Notfallteams und Hilfsgüter wurden aus Ländern wie Ägypten, Frankreich, Griechenland, Iran, Russland, Saudi-Arabien, Tunesien, der Türkei und den Vereinigten Arabischen Emiraten entsandt.

Fünf Mitglieder eines griechischen Rettungsteams kamen am Sonntag ums Leben, als ihr Fahrzeug auf der Straße von Bengasi nach Derna mit dem Auto einer libyschen Familie kollidierte, sagten Beamte. Drei Familienmitglieder starben ebenfalls.

Ägypten hat einen Hubschrauberträger zum östlichen Tobruk-Militärstützpunkt geschickt, der als Feldlazarett mit mehr als 100 Betten dienen soll, berichteten ägyptische Medien.

Frankreich hat in Derna ein Feldlazarett eingerichtet.


Am Montag teilten die Vereinten Nationen, die einen Nothilfeaufruf über mehr als 71 Millionen US-Dollar gestartet haben, mit, dass neun ihrer Organisationen den Überlebenden Hilfe und Unterstützung leisten würden.

Die Europäische Union sagte, sie würde freigeben 5,2 Millionen (rund 5,5 Millionen US-Dollar) an humanitärer Hilfe für Libyen, womit sich die Gesamthilfe der EU bisher auf mehr als beläuft 5,7 Millionen.

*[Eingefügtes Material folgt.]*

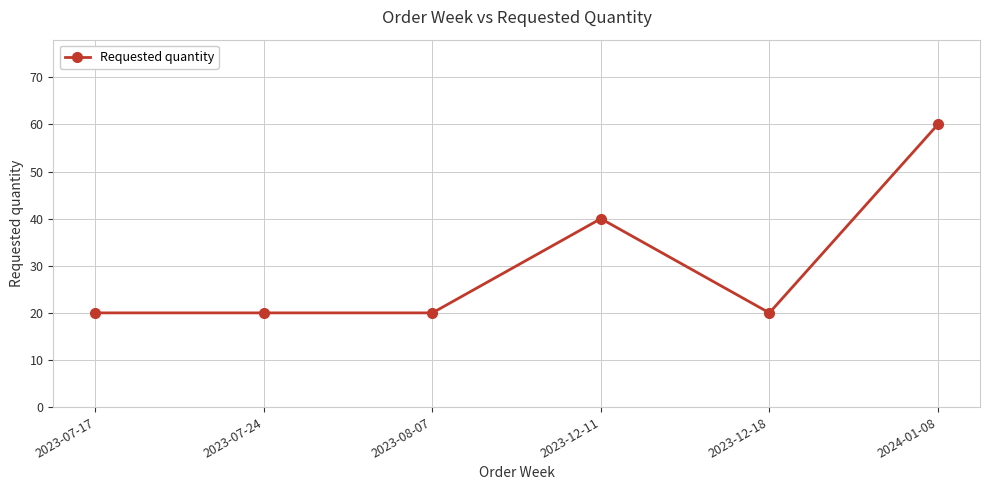

Between 2023-12-11 and 2024-01-08, which is larger?

2024-01-08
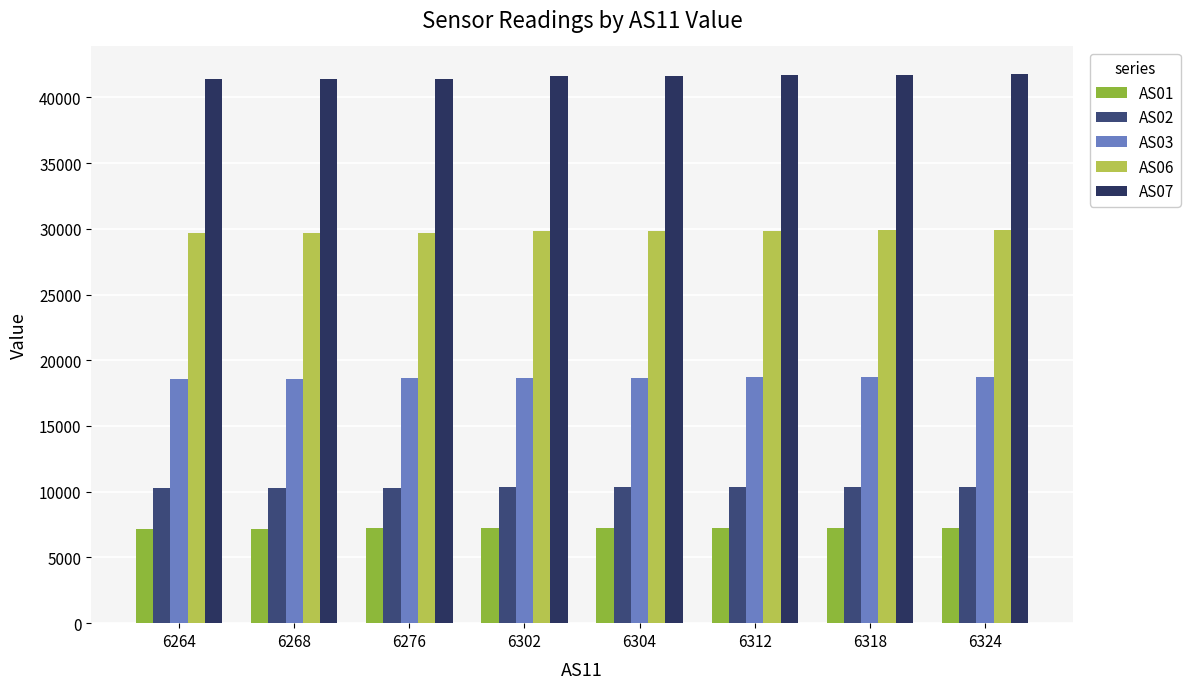

Reading right to left, list all the values displayed in this chart.

AS01: 6324=7261.5	6318=7254.0	6312=7246.0	6304=7236.0	6302=7231.0	6276=7203.0	6268=7184.0	6264=7184.5
AS02: 6324=10396.5	6318=10380.0	6312=10364.0	6304=10354.0	6302=10351.0	6276=10294.3	6268=10264.0	6264=10278.5
AS03: 6324=18727.0	6318=18710.0	6312=18702.0	6304=18678.0	6302=18688.0	6276=18620.0	6268=18592.0	6264=18575.0
AS06: 6324=29909.0	6318=29877.0	6312=29841.0	6304=29819.0	6302=29802.0	6276=29694.0	6268=29645.0	6264=29646.5
AS07: 6324=41785.0	6318=41738.0	6312=41686.0	6304=41637.0	6302=41618.0	6276=41431.0	6268=41360.0	6264=41368.0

Angesichts der Tragödie scheinen die rivalisierenden libyschen Regierungen ihre Differenzen vorerst beiseite gelegt zu haben, nachdem sie zur Zusammenarbeit bei den Hilfsmaßnahmen aufgerufen hatten.

Libyen ist seit dem von der NATO unterstützten Aufstand vor zwölf Jahren zwischen zwei rivalisierenden Regierungen gespalten – einer von den Vereinten Nationen unterstützten Regierung in der Hauptstadt Tripolis und einer weiteren im von der Katastrophe betroffenen Osten.

Am Montag gab die in Tripolis ansässige Regierung bekannt, dass sie mit den Arbeiten an einer provisorischen Brücke über den Fluss begonnen habe, der durch Derna führt.

UN-Experten führen die hohe Zahl der Todesopfer auf klimatische Faktoren zurück, da die Mittelmeerregion unter einem ungewöhnlich heißen Sommer schwitzte, und auf die Hinterlassenschaft des Libyen-Krieges.